Just a question about the diagram, does this seem more correct?

http://www.freewebs.com/questionsuk/diagram.JPG [Broken] (you might need to refresh)

Test

Last edited by a moderator: May 3, 2017
9. Jan 1, 2009

### Staff: Mentor

Yes, much better. But to get a numerical result you must draw it carefully and to scale.

What does the lens equation tell you?

Last edited by a moderator: May 3, 2017
10. Jan 1, 2009

### questions_uk

Thanks for the reply. For the 150 mm object I worked the image out to be 250 mm from the lens.

For the 75 mm however I've done

1 / 100 = 1 / 75 + 1 / v

= 0.003

= 333 mm (I think it's a negative as it is behind the focal length)

11. Jan 1, 2009

### Staff: Mentor

Redo that calculation.

Redo that more carefully. Your equation is correct, just solve for the unknown.

12. Jan 1, 2009

### questions_uk

How comes? I did 1 / f = 1 / u + 1 / v

1 / 100 = 1 / 150 + 1 / v2

0.01 = 0.006 + 1 / v2

0.01 - 0.006 = 0.004 which is equivalent to 1 / v 2 so

v2 = 0.004

= 250 mm ?

v2 by the way is not v x 2

Thanks.

13. Jan 1, 2009

### Staff: Mentor

Don't round off. That should be 1/150 = 0.006666...

Even better, do this:

1/100 - 1/150 = 3/300 - 2/300 = 1/300 = 1/v2.

14. Jan 1, 2009

### questions_uk

Thanks! For both I got 300 mm although the object at 75 mm is a virtual image.

15. Jan 1, 2009

### Staff: Mentor

Good!

16. Jan 1, 2009

### questions_uk

Also, it has given the index as 1.6 and has asked to calculate the radii of the curvature of the lens.

I've used this equation:

Radii of curvature R = 1 / u + 1 / v = 1 / f (n1 – 1) (1 / R1 – 1 / R2)

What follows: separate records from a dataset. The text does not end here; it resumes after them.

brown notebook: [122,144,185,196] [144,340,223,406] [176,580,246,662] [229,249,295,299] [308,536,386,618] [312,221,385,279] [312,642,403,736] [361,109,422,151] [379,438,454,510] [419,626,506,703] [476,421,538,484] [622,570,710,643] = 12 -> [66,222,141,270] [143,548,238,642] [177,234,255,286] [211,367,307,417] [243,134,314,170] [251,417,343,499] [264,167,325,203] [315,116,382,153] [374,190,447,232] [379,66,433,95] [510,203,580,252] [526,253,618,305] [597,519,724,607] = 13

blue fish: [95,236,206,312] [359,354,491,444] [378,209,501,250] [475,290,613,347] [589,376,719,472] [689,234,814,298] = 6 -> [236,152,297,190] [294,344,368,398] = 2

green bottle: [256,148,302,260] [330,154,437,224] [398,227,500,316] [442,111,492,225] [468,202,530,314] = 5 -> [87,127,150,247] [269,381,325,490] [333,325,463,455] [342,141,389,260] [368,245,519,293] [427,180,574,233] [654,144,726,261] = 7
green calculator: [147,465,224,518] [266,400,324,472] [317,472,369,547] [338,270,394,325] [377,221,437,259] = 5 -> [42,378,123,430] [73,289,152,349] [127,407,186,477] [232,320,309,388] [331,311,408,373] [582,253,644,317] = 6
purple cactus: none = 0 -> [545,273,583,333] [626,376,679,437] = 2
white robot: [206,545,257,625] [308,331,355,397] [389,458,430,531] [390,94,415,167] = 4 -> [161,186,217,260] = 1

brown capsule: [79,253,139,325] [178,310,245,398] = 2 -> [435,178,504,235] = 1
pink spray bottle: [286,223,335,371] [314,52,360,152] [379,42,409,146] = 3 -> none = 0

Now, I assume it's asking for one radius so I've not included the 1 / R2 in that equation.

To make it simpler the equation is: 1 / f (n1 – 1) (1 / R1 – 1 / R2)

I did: 0.01 = 0.6 [1 / R1] although there may also need to be a -1 / R2 there as well.

I then made R1 to be 6mm.

Any replies are appreciated!

17. Jan 1, 2009

### Staff: Mentor

A more reasonable assumption would be to assume that the biconvex lens is symmetrical--both sides have the same radius. (And be more careful with your arithmetic.)

18. Jan 1, 2009

### questions_uk

Ah yes thanks very much!

One last thing, it says "calculate the longitudinal and transverse magnification of the image if the object is 10 mm high and 5 mm long".

For the longitudinal it has given fo x fi / xo^2

fo is the focal length of the object
fi is the focal length of the image
xo is the distance from the object to the focal length

For the 150 mm object I got -4 and the 75 mm object 16

However, where does the objects dimensions (10 mm high and 5 mm long) come into this? Perhaps it just comes into the transverse equation which is

fo / xo = xi / fi = -yi / yo = xo xi = fo fi

??

19. Jan 1, 2009

### questions_uk

Actually, the yo and yi represent the lengths of the object and its respective image. Not sure about the 5mm long though.

20. Jan 1, 2009

### Staff: Mentor

Only the longitudinal magnification will depend on the object size.